I think I'll proceed to slapping myselfJonathan Scott said:That would be the answer if that wasn't a cube root but a badly formatted ##3 \sqrt{t}##.
Arnoldjavs3 said:I think I'll proceed to slapping myself
A limit is the value that a function approaches as the input (usually denoted by x) gets closer and closer to a particular value (usually denoted by a). It is like finding the value of a function at a specific point without actually plugging in that point.
Simplifying the expression helps us to better understand the behavior of the function and to find the limit more easily. It also allows us to use algebraic techniques to solve the limit, rather than relying on graphing or numerical methods.
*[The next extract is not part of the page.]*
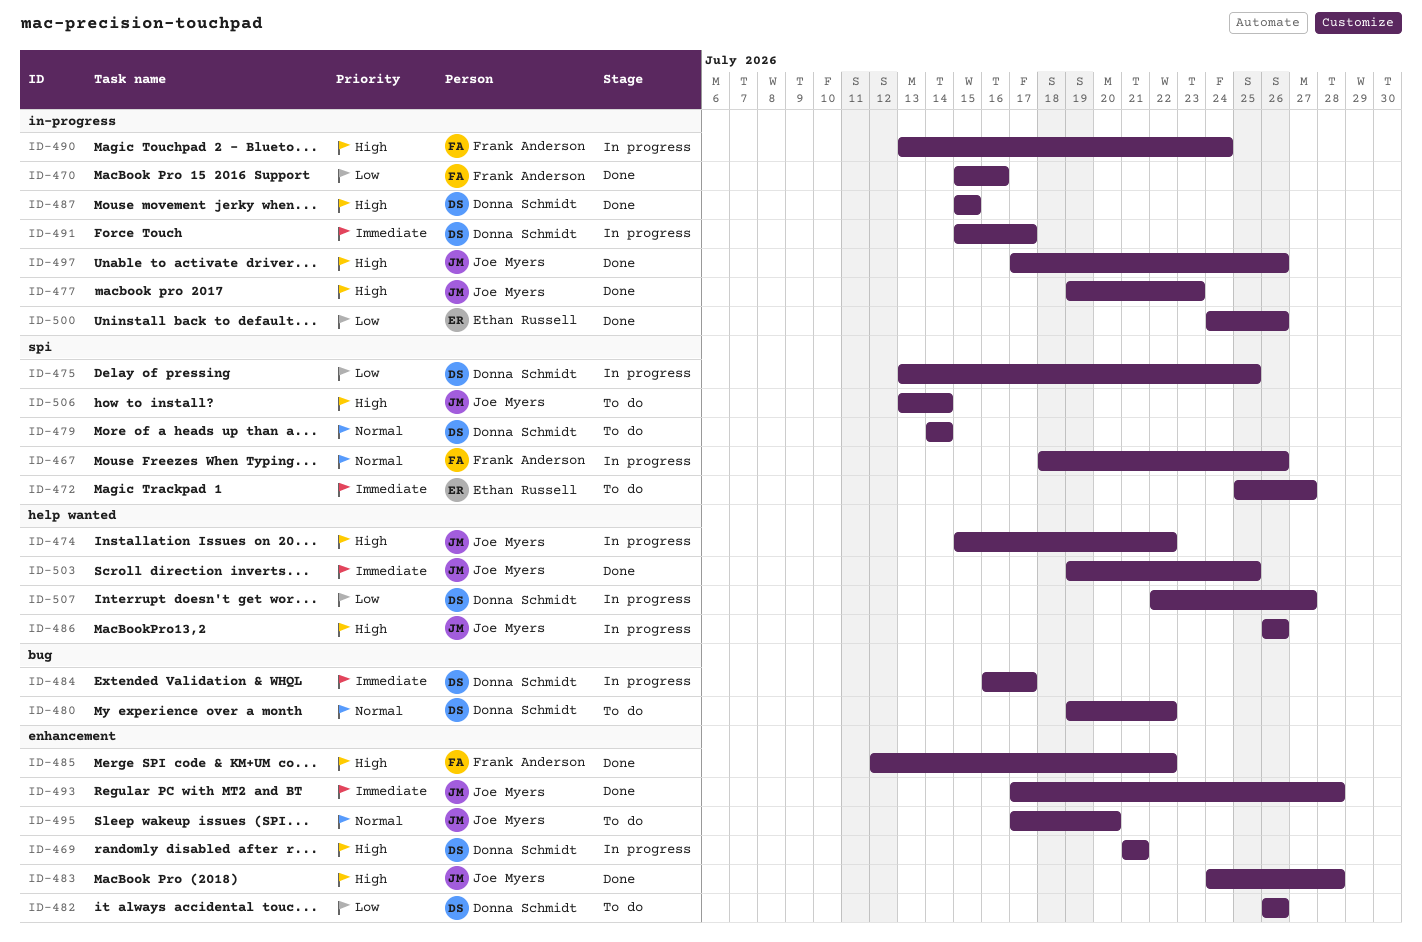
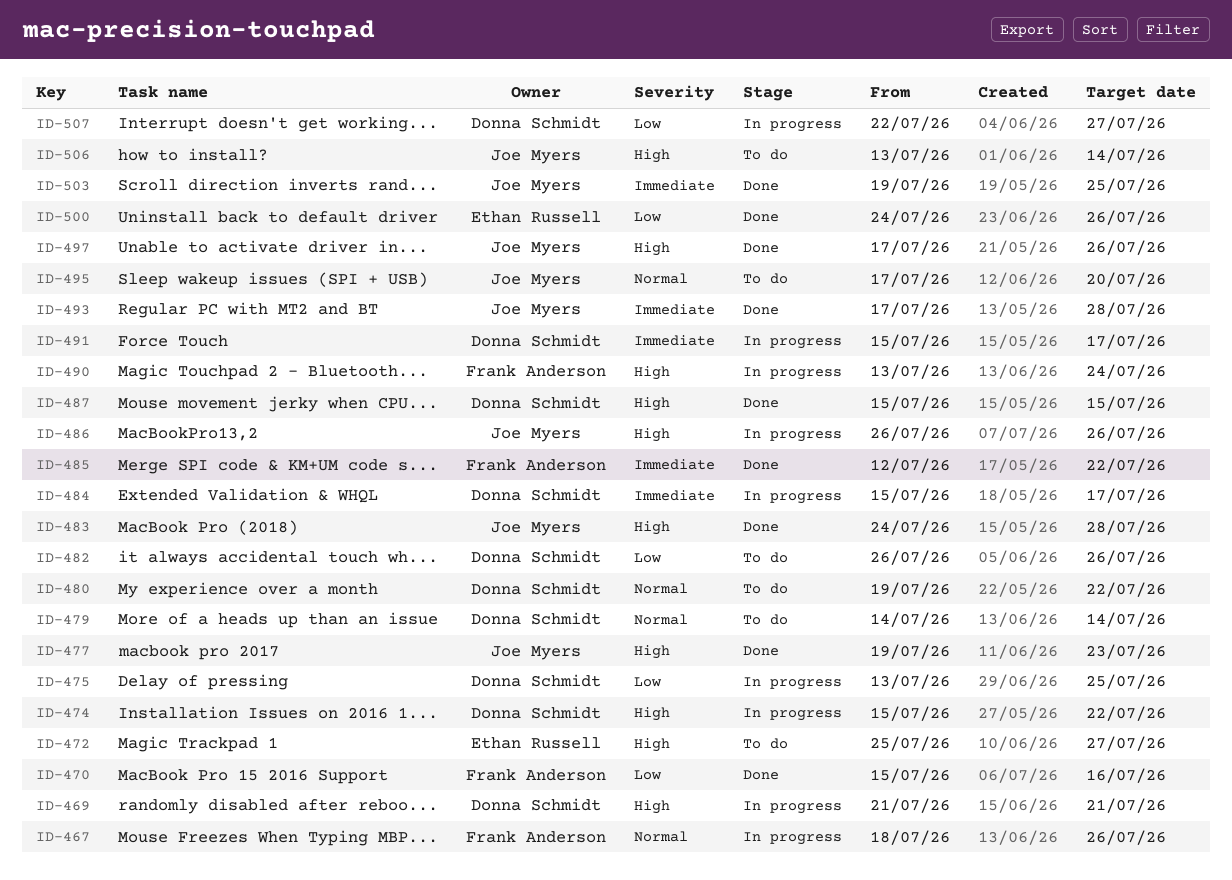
ID-472, priority: Immediate -> High
ID-474, owner: Joe Myers -> Donna Schmidt
ID-484, start: Jul 16 -> Jul 15
ID-485, priority: High -> Immediate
To simplify a limit with squareroot, you can use algebraic techniques such as factoring, rationalizing the denominator, or using the conjugate. It is important to keep in mind any restrictions on the domain of the function and to simplify as much as possible before plugging in the value of x.
Not always. Sometimes, the limit may not exist or may be undefined, in which case simplifying will not be possible. Additionally, there may be limits that require more advanced techniques, such as L'Hopital's rule, to solve.
If you have simplified correctly, the simplified expression should be equivalent to the original expression in terms of its behavior and values at different points. You can also check your answer by graphing the original and simplified expressions and seeing if they match.